Where does "lines" appear in the data? Return each line that holds it.

Start of EXERCISE INPUT

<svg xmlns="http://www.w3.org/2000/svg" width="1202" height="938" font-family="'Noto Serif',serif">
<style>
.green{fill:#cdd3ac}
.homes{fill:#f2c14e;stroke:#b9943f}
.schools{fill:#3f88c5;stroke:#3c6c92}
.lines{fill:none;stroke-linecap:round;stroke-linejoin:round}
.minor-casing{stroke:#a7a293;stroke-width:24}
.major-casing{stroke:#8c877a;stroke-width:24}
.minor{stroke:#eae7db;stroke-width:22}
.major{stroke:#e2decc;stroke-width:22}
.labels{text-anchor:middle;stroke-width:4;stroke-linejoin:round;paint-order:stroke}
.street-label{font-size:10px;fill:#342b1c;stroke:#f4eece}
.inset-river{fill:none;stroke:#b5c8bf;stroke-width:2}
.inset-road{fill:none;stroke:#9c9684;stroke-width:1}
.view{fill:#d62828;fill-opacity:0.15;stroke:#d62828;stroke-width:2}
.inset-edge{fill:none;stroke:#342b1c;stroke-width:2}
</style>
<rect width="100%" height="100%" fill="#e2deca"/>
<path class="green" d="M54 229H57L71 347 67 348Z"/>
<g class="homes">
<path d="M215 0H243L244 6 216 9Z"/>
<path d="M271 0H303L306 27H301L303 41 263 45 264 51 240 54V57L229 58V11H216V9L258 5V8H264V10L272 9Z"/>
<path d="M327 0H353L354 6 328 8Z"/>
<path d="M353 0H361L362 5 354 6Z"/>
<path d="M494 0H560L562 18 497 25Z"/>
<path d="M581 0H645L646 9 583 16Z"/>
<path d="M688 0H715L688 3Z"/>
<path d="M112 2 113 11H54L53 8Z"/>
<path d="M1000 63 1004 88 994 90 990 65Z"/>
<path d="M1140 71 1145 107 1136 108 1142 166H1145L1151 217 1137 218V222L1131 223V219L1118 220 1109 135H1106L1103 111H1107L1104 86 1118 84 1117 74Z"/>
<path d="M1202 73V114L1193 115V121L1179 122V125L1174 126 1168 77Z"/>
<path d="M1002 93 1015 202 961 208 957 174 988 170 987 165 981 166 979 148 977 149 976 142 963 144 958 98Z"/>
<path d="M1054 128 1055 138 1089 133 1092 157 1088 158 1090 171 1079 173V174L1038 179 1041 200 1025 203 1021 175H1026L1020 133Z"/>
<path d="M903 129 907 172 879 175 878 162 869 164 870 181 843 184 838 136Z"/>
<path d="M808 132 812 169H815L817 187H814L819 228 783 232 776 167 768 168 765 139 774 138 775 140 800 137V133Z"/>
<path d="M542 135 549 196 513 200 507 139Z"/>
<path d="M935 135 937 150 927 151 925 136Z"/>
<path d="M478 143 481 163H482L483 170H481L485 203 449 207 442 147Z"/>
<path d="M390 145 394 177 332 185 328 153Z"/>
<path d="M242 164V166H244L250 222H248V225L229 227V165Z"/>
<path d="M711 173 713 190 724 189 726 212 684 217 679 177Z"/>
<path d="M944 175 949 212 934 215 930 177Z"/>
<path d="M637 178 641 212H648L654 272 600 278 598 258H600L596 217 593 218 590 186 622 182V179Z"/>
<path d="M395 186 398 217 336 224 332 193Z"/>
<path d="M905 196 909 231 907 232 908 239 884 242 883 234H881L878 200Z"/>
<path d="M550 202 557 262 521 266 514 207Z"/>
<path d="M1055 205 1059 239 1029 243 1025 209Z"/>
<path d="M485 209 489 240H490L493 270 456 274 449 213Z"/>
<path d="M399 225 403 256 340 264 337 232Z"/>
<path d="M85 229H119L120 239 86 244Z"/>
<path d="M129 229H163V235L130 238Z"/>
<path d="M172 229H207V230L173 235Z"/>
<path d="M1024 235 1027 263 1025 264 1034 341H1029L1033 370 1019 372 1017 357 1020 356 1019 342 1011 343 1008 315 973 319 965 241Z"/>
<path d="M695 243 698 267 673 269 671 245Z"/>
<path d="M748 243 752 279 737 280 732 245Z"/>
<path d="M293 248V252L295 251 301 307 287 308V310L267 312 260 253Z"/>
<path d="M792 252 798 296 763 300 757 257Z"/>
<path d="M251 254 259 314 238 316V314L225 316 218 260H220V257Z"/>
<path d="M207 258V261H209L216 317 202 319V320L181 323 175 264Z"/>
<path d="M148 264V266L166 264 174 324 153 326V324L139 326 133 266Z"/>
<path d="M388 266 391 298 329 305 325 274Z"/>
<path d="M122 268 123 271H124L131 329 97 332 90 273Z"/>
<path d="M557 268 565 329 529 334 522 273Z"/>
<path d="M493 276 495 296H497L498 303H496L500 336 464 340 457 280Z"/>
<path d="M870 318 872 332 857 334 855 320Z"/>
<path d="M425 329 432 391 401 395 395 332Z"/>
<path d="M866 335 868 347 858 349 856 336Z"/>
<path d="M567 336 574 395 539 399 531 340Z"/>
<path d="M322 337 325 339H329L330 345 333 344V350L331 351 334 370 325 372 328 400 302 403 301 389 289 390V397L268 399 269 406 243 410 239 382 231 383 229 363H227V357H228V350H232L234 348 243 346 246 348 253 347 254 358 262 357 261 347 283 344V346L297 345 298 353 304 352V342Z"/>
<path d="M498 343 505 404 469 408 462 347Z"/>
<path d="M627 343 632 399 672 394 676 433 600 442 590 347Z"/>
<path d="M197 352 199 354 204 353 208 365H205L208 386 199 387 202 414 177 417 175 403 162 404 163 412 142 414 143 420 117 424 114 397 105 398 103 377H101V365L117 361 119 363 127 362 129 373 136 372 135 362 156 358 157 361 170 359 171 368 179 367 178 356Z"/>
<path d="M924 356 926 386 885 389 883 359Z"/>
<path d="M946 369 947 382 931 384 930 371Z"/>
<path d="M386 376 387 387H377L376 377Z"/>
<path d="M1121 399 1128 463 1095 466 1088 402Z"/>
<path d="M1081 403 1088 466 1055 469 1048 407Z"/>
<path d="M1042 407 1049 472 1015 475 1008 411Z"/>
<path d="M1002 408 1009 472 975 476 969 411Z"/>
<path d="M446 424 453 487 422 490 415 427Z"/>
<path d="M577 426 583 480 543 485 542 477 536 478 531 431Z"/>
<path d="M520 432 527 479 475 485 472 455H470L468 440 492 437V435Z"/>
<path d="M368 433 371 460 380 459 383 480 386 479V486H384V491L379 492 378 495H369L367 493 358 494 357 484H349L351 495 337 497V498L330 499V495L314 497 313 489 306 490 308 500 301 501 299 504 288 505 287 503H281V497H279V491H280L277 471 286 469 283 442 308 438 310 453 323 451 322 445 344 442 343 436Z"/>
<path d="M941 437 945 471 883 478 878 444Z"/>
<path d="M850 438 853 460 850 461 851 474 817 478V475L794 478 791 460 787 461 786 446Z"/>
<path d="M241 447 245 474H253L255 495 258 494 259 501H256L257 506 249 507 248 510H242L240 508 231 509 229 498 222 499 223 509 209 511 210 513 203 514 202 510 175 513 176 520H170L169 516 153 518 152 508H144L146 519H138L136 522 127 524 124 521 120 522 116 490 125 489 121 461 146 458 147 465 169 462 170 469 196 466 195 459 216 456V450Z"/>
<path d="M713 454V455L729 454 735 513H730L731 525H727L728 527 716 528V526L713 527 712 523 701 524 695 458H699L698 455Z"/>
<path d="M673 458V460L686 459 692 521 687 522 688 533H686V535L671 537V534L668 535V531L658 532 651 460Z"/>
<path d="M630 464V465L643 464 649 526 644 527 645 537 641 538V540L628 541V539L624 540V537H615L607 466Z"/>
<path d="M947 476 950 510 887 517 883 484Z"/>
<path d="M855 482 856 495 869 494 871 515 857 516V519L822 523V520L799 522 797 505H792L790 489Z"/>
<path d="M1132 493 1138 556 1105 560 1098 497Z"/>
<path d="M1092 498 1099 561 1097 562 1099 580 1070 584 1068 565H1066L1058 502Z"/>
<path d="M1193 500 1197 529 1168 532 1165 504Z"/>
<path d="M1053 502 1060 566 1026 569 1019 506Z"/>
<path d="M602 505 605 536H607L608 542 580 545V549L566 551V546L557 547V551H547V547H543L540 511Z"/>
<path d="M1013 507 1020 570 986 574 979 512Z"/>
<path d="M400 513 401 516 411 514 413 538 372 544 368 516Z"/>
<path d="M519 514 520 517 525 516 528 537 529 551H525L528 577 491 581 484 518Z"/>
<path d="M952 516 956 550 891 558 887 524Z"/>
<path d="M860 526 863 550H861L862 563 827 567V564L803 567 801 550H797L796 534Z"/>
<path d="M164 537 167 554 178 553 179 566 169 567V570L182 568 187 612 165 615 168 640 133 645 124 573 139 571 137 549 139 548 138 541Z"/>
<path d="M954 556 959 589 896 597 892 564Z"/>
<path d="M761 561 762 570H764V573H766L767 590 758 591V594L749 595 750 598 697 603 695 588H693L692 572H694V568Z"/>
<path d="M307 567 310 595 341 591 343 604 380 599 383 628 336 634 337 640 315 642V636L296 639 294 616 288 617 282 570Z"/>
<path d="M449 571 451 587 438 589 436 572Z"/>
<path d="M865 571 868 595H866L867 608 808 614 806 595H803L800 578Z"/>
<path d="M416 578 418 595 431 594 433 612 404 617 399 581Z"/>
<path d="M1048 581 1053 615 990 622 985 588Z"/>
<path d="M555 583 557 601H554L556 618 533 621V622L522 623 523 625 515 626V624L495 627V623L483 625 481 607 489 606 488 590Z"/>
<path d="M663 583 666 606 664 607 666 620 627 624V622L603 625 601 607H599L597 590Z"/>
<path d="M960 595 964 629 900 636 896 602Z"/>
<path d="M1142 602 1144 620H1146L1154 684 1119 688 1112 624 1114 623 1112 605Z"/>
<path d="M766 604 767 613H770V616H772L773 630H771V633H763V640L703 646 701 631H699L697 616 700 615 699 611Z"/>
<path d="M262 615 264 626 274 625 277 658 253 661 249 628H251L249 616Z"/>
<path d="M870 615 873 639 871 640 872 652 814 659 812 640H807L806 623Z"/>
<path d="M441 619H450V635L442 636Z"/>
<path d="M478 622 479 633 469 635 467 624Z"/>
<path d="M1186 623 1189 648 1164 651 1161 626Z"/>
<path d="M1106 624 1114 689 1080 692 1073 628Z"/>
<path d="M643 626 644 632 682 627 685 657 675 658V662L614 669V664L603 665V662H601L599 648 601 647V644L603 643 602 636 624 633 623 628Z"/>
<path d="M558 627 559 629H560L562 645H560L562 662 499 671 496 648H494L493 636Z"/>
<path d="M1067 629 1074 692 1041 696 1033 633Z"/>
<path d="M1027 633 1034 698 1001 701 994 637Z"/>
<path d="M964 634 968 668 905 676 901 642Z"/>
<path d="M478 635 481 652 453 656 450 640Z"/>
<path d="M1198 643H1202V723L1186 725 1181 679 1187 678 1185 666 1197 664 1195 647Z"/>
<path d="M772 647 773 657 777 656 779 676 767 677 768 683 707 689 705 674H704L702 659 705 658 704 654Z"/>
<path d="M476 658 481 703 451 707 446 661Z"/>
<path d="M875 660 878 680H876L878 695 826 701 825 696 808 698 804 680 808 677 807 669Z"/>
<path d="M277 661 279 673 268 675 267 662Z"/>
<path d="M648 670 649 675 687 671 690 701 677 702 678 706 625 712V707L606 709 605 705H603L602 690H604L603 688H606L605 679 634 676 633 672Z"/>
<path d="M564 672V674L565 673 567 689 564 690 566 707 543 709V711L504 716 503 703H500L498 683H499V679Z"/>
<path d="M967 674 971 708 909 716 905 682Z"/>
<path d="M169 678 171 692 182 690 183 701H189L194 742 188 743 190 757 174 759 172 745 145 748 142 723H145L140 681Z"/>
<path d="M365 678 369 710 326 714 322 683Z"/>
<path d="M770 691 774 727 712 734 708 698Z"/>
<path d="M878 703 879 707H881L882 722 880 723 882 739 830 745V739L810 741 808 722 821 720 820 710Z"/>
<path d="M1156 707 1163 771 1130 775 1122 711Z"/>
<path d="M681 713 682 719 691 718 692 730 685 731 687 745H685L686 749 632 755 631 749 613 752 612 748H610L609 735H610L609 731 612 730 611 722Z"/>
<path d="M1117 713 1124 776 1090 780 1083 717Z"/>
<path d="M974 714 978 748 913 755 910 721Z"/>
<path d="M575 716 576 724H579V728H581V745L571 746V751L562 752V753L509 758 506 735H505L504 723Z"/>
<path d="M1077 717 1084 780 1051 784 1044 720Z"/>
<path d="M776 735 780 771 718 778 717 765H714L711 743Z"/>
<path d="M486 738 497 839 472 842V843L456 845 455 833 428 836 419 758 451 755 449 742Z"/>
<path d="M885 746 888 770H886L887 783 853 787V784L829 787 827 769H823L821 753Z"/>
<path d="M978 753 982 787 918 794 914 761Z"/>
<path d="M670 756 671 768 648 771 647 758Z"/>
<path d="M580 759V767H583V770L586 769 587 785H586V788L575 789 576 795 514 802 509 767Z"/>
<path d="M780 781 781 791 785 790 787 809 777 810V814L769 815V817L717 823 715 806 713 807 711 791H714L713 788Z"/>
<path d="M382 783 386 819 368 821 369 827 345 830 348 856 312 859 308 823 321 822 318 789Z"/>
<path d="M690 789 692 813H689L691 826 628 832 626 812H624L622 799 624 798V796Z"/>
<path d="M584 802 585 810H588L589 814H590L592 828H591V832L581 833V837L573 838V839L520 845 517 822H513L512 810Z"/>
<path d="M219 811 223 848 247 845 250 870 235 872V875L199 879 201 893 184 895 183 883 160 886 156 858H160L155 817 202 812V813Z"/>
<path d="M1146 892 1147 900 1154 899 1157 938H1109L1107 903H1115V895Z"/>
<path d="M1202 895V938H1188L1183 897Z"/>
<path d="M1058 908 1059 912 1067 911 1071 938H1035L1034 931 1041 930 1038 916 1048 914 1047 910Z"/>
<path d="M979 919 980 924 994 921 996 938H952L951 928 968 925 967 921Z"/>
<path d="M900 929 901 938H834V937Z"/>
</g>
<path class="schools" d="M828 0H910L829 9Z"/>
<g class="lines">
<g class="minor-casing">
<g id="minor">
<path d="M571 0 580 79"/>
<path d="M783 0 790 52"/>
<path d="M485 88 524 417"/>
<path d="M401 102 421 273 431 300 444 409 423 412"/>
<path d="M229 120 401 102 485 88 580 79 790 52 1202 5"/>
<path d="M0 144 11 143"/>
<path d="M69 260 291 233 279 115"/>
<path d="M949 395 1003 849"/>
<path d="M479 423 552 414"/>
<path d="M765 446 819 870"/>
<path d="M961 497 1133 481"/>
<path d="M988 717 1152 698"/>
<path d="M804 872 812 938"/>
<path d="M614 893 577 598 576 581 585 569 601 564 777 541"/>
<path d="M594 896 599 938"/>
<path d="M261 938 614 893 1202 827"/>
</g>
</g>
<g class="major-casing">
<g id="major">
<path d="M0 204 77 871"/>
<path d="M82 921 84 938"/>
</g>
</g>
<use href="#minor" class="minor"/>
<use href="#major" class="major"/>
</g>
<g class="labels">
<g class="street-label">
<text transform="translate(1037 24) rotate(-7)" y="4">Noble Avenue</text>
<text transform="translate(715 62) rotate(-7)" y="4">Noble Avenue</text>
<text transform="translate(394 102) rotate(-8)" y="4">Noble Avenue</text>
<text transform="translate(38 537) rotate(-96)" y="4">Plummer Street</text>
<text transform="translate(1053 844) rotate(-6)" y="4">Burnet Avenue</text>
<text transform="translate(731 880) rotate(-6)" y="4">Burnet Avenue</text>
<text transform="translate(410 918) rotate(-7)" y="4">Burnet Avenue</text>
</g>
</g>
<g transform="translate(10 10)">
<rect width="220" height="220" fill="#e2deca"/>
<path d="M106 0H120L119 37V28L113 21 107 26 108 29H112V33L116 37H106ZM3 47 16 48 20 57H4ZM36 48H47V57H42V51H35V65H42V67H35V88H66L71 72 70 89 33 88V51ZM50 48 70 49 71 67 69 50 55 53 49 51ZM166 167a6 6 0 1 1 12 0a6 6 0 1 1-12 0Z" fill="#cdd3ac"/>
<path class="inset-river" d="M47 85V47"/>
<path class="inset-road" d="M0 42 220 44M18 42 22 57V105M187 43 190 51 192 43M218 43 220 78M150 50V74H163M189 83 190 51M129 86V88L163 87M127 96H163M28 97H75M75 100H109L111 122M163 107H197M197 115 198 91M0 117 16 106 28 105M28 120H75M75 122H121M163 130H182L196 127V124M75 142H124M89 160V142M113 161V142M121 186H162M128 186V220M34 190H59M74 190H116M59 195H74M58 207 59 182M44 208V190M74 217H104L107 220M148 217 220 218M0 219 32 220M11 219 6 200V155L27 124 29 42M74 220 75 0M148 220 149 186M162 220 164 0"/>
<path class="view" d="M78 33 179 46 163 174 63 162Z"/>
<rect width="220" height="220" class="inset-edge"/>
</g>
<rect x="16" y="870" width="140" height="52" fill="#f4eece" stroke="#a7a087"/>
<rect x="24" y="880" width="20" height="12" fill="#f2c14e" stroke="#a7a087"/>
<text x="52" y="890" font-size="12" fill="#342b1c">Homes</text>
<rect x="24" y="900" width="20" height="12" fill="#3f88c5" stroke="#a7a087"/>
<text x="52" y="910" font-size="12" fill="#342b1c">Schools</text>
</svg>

End of EXERCISE INPUT

**YOUR RESPONSE**
.lines{fill:none;stroke-linecap:round;stroke-linejoin:round}
<g class="lines">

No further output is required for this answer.